I would like to slow down the rpm's of the wife's '66 GTO tri-power 4 speed. The car is stock down to the 14" wheels and the 3:55 posi. Modifying the sheet metal is not an option. 

I'm looking at either replacing the 3:55 with a 3:08 or a 4 speed overdrive if one is available that will bolt up to the stock bell housing.

What about a stock 3 speed overdrive from the late '50"s?

As always, all thoughts and comments are welcomed.

Omni


----------



## PontiacJim (Dec 29, 2012)

Omni said:


> Good Evening All
> 
> It's been a while since I've posted; been working on a couple of vintage lawn tractors. Now that we are in the depths of winter, I've turned my attention back to the cars.
> 
> ...


3 speed OD from the late '50's would probably not hold the torque and no doubt fitment issued would be a real problem.

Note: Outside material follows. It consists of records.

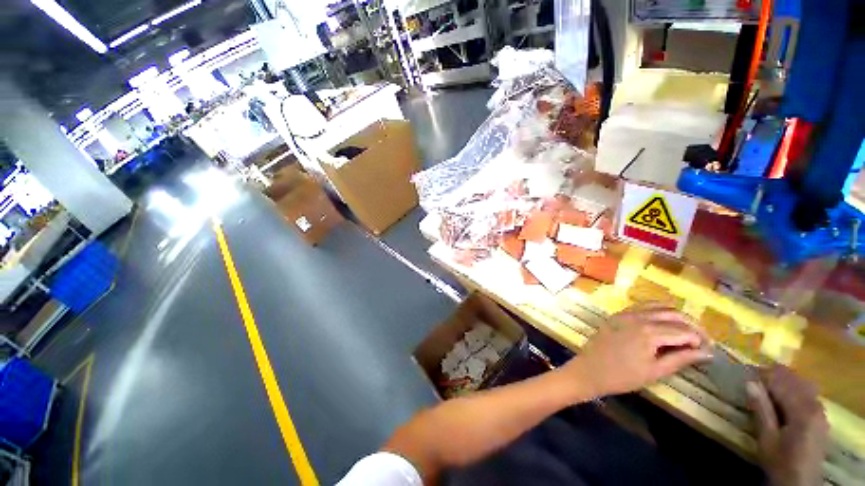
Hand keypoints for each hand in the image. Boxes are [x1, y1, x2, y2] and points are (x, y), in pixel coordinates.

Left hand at [563, 305, 710, 397]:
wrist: (590, 369)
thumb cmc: (623, 376)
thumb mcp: (655, 371)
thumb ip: (681, 359)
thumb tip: (707, 352)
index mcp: (649, 332)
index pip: (683, 330)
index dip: (700, 339)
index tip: (709, 350)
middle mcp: (638, 317)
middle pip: (673, 314)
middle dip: (691, 325)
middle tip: (700, 340)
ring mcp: (625, 313)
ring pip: (658, 306)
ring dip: (675, 315)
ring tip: (685, 331)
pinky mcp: (617, 314)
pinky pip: (641, 307)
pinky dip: (656, 311)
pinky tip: (663, 324)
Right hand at [747, 365, 828, 485]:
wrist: (800, 484)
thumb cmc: (780, 461)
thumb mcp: (767, 438)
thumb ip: (761, 409)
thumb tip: (748, 381)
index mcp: (802, 410)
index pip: (780, 381)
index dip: (760, 374)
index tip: (741, 371)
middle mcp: (815, 404)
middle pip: (793, 379)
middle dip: (771, 375)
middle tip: (749, 377)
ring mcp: (820, 410)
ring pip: (801, 383)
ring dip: (782, 380)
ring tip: (762, 385)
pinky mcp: (820, 416)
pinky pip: (806, 393)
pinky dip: (791, 389)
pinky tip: (780, 397)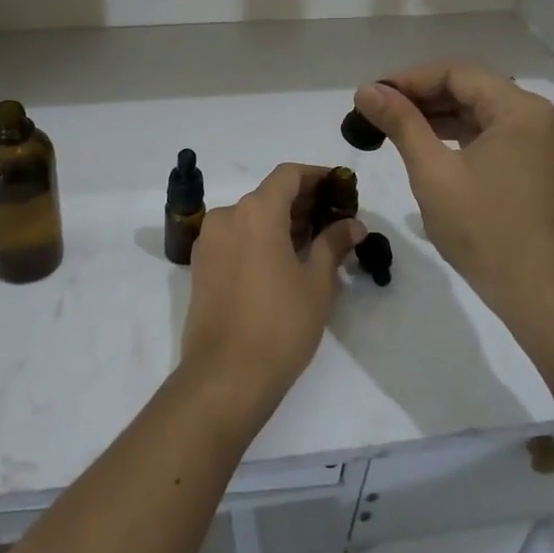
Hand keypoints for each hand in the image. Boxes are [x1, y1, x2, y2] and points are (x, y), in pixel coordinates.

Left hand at [178, 164, 365, 429]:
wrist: (225, 376)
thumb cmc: (280, 325)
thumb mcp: (317, 283)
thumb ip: (333, 244)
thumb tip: (352, 224)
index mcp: (255, 212)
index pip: (288, 175)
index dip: (317, 176)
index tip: (340, 186)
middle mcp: (227, 216)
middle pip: (269, 195)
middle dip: (302, 201)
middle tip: (334, 218)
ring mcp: (209, 241)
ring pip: (250, 217)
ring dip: (281, 221)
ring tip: (313, 241)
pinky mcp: (200, 265)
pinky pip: (235, 237)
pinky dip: (259, 238)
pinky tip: (283, 260)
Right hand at [351, 63, 553, 335]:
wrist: (537, 293)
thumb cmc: (483, 229)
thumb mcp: (433, 172)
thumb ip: (400, 123)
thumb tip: (366, 90)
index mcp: (520, 110)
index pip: (457, 73)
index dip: (410, 79)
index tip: (372, 95)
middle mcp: (537, 116)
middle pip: (471, 88)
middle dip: (422, 96)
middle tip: (377, 111)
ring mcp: (540, 141)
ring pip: (480, 111)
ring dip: (437, 116)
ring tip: (392, 126)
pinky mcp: (536, 164)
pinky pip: (491, 134)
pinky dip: (458, 135)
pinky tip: (426, 145)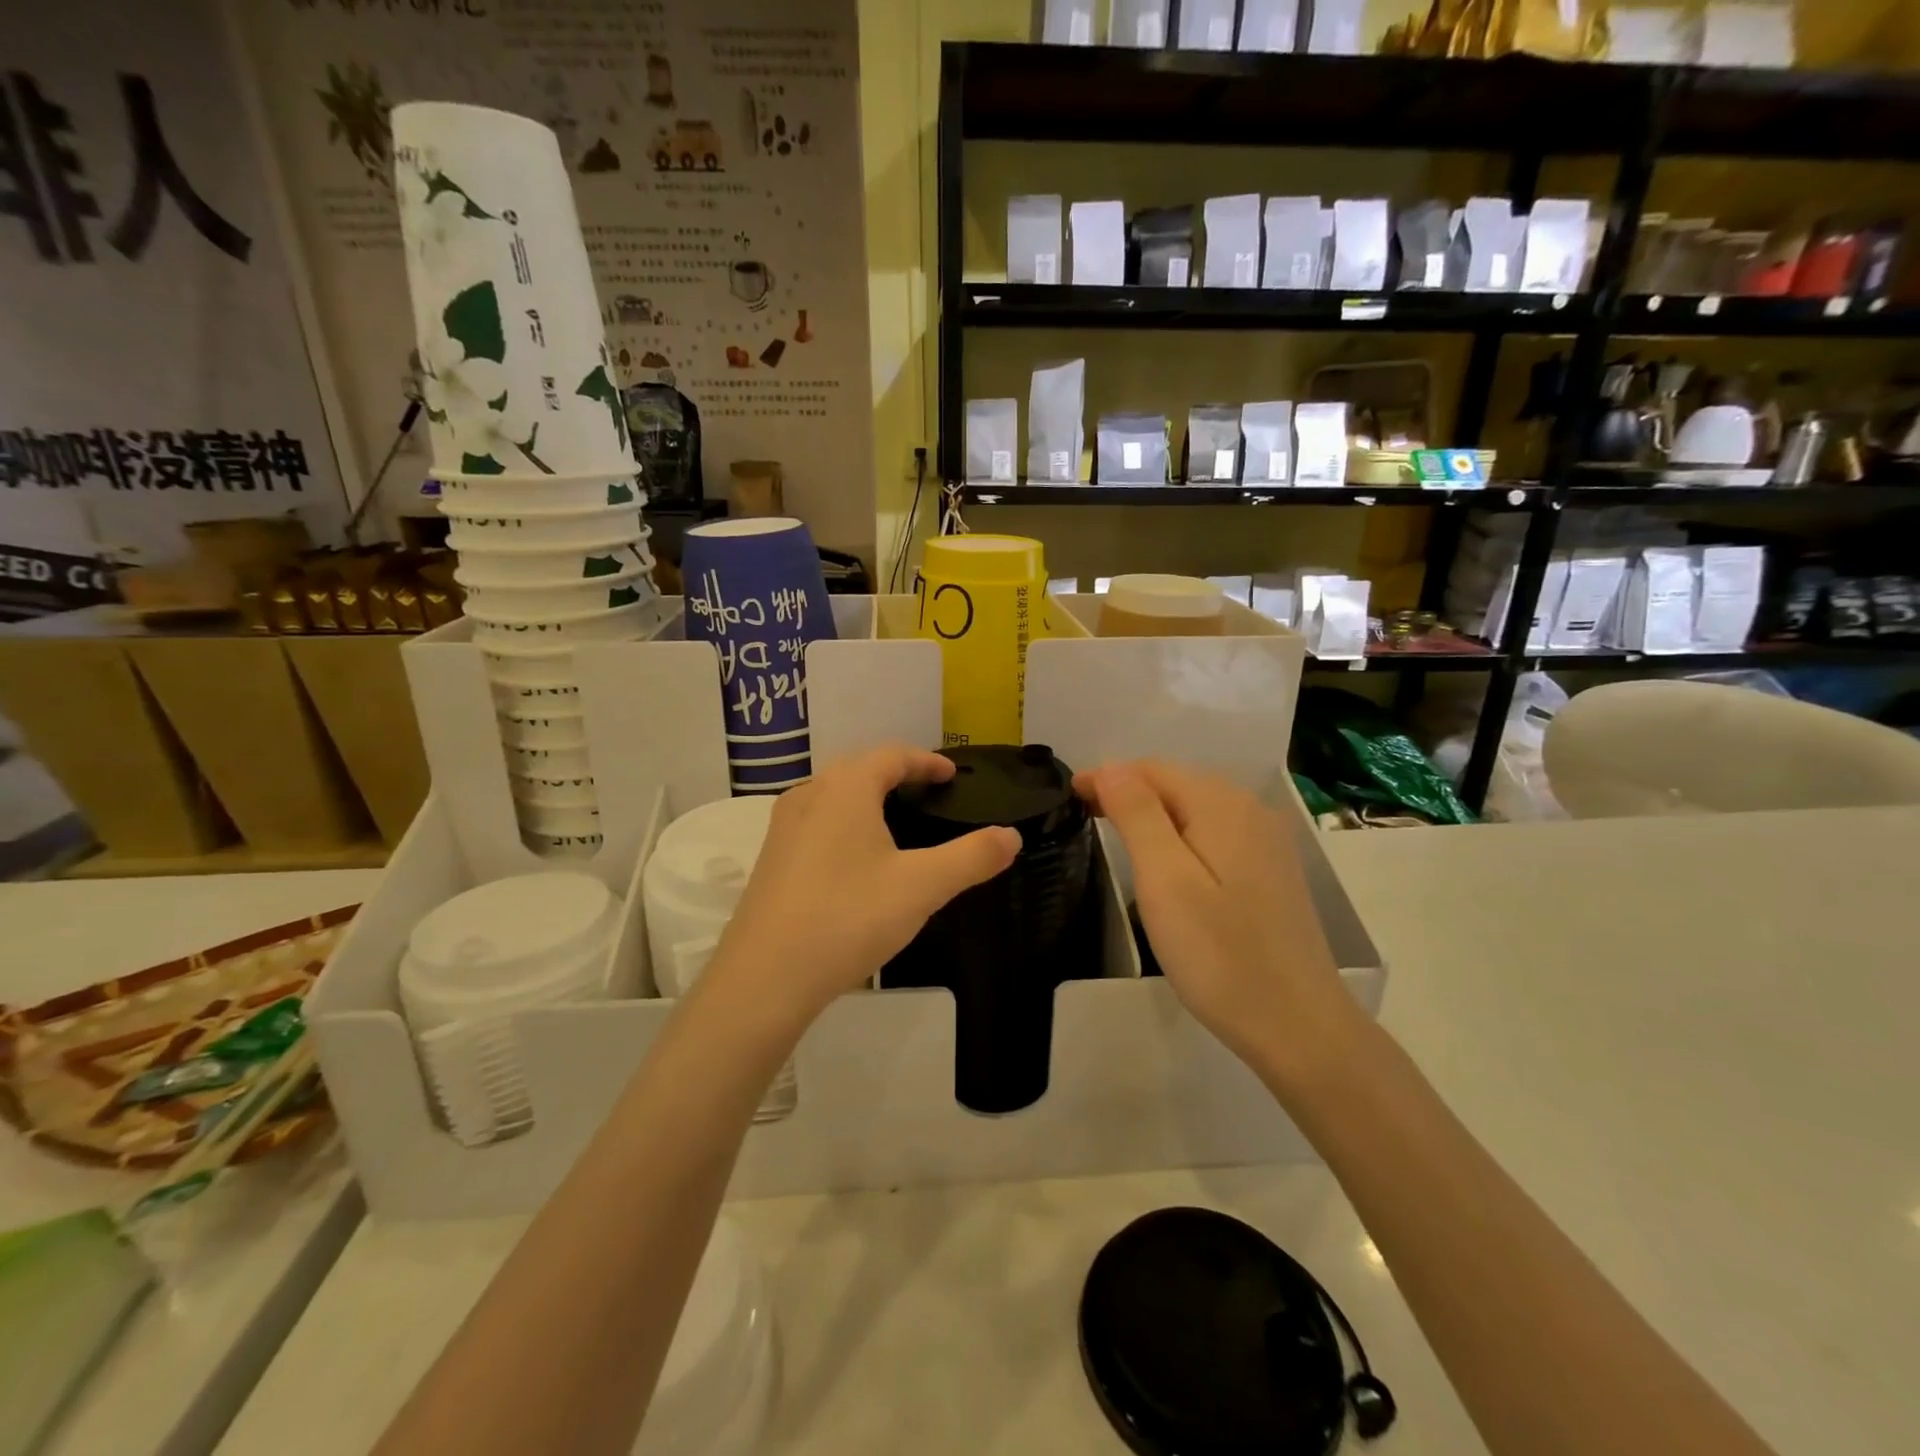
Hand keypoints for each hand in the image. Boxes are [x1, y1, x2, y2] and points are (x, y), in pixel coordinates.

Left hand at [707, 746, 1019, 1029]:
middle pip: (859, 769)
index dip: (926, 761)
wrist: (765, 977)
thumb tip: (1012, 836)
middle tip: (928, 794)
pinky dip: (844, 824)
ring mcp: (783, 827)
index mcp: (845, 788)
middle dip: (896, 775)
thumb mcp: (922, 887)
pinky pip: (816, 824)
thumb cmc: (848, 917)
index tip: (952, 775)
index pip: (892, 756)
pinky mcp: (771, 859)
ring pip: (833, 796)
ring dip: (867, 799)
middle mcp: (810, 795)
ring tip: (896, 822)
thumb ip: (972, 858)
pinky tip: (856, 860)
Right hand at [1076, 761, 1361, 1087]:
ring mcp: (1266, 841)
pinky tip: (1167, 859)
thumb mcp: (1165, 880)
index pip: (1152, 769)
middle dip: (1128, 790)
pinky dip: (1181, 834)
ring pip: (1196, 807)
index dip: (1107, 777)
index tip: (1068, 797)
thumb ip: (1137, 814)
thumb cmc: (1220, 954)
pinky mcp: (1271, 870)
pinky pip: (1215, 832)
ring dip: (1153, 812)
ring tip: (1115, 833)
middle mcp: (1250, 810)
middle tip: (1084, 814)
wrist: (1297, 1026)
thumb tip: (1110, 767)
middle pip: (1177, 783)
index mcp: (1222, 805)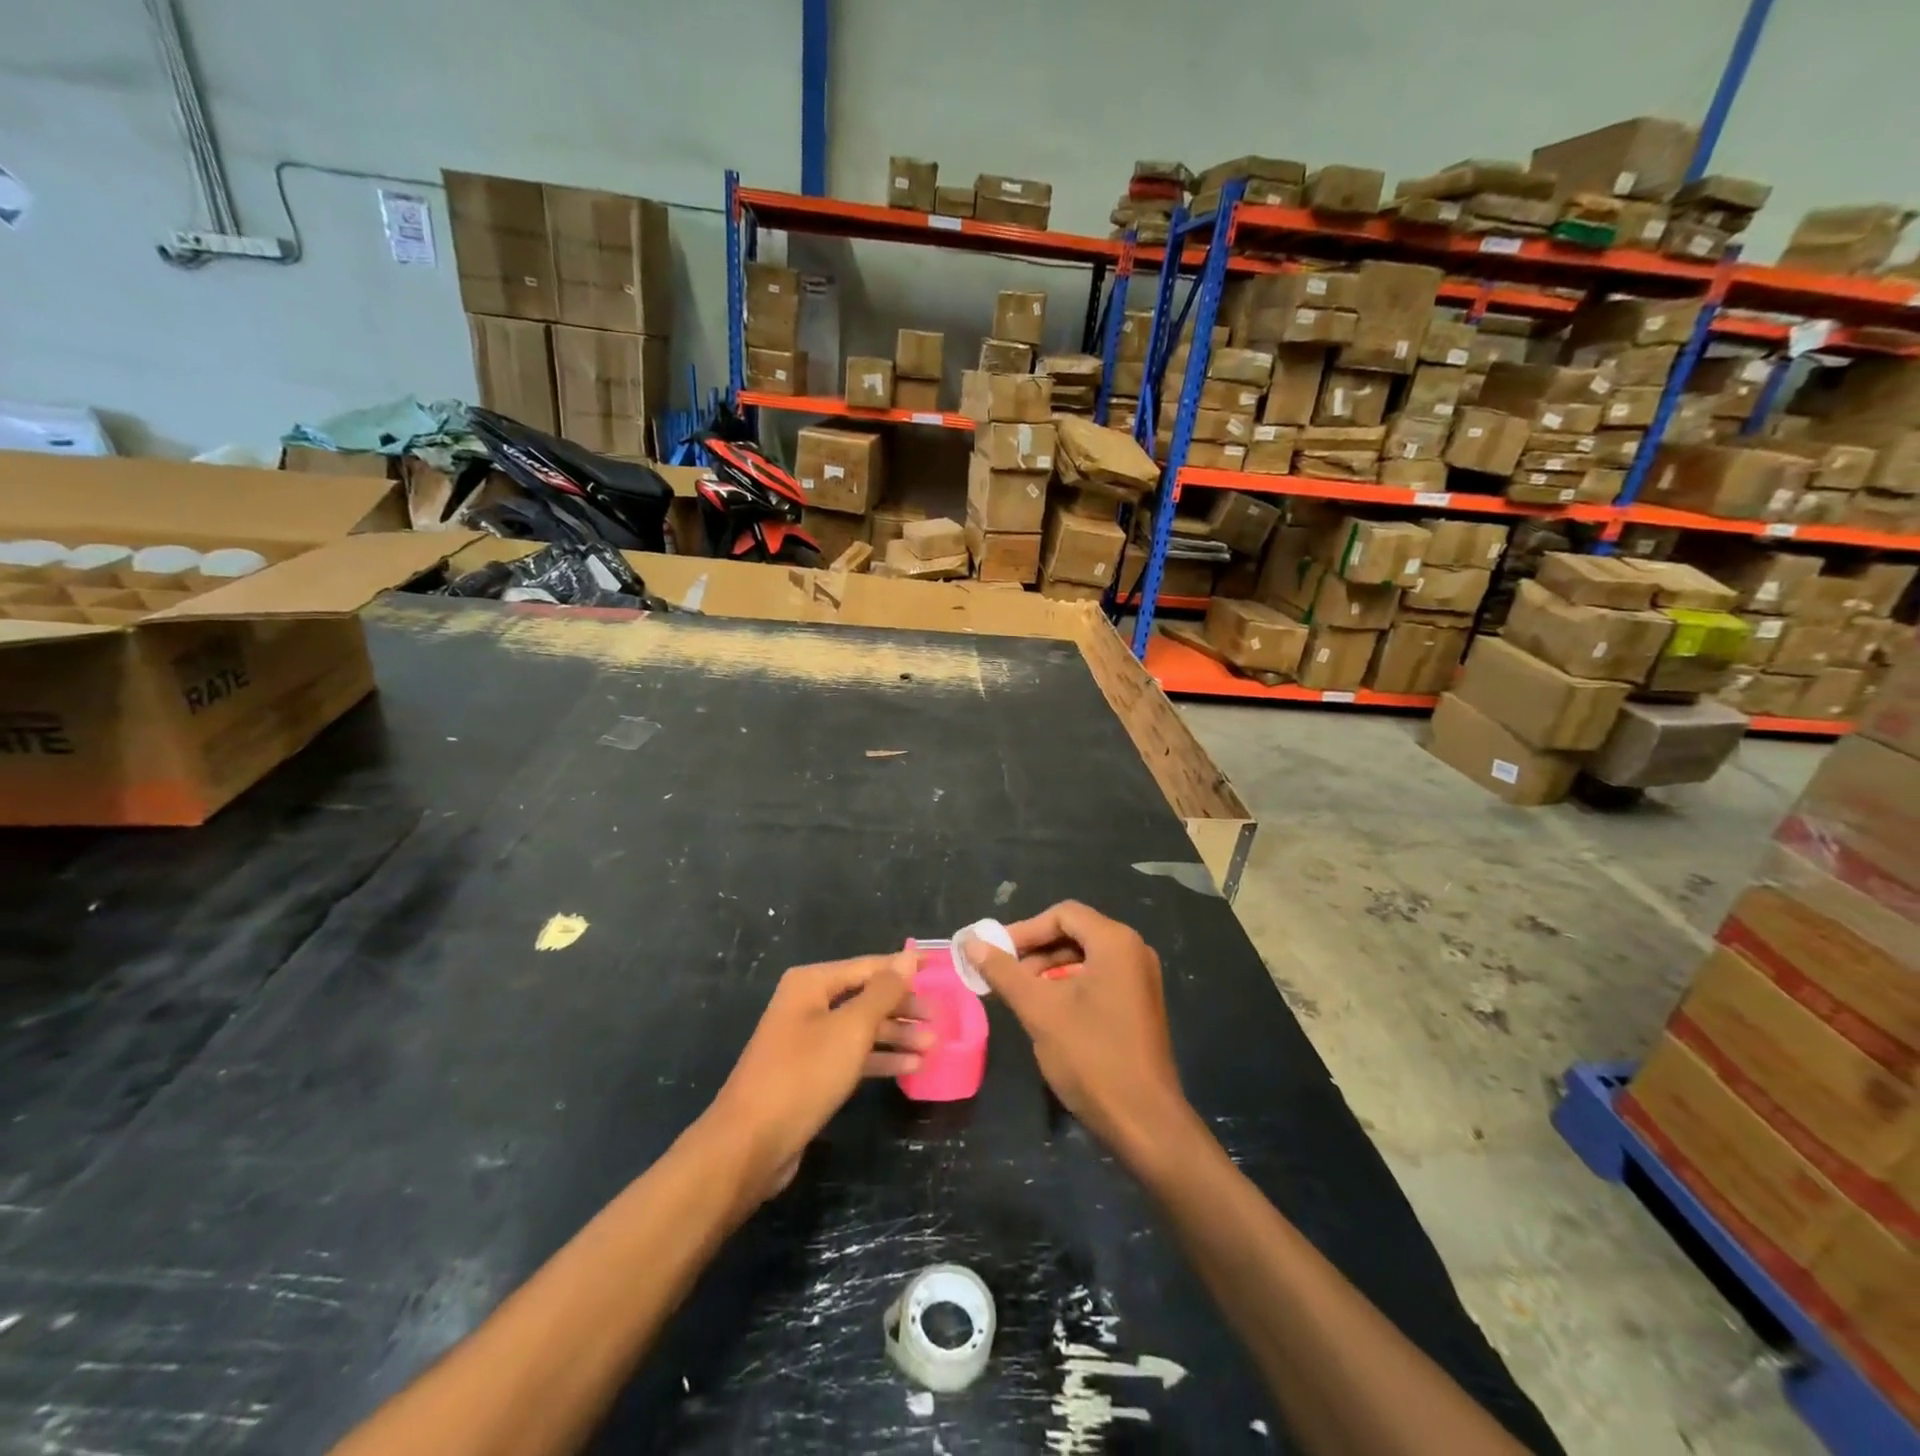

A 4-speed with OD is called a 5-speed. Several out there like TKO or Richmond. The TKO requires the floor to be cut and modded due to it's size and I don't think the Richmond does - but check into that. The TKO uses 5th gear as an overdrive and you have to go up with the rear gears to around a 3.70 - 3.90 range to really take advantage of it. The Richmond on the other hand is a 1:1 5th gear, but has lower gearing 1-4 so you would need to drop the rear gear ratio down to something like 2.70's to really get the benefit. Here is a neat comparison: http://www.5speedtransmissions.com/5sp_comparison.html

Not an inexpensive swap.

I would not swap to the 3.08's. Reason being is that it will take more clutch slip to get the car rolling and is a real pain taking off on inclines or hills. It would be an improvement over the 3.55's, and can work, but you'll be using up a lot more clutch disc. You will also lose some performance, of course. 

You did not say if you still have the factory 10.75 compression. The 3.08's will lug the engine down a little more and you may experience detonation/pinging so timing may have to be adjusted. Assume if 10.75, you are already using a good grade of high octane gas.


----------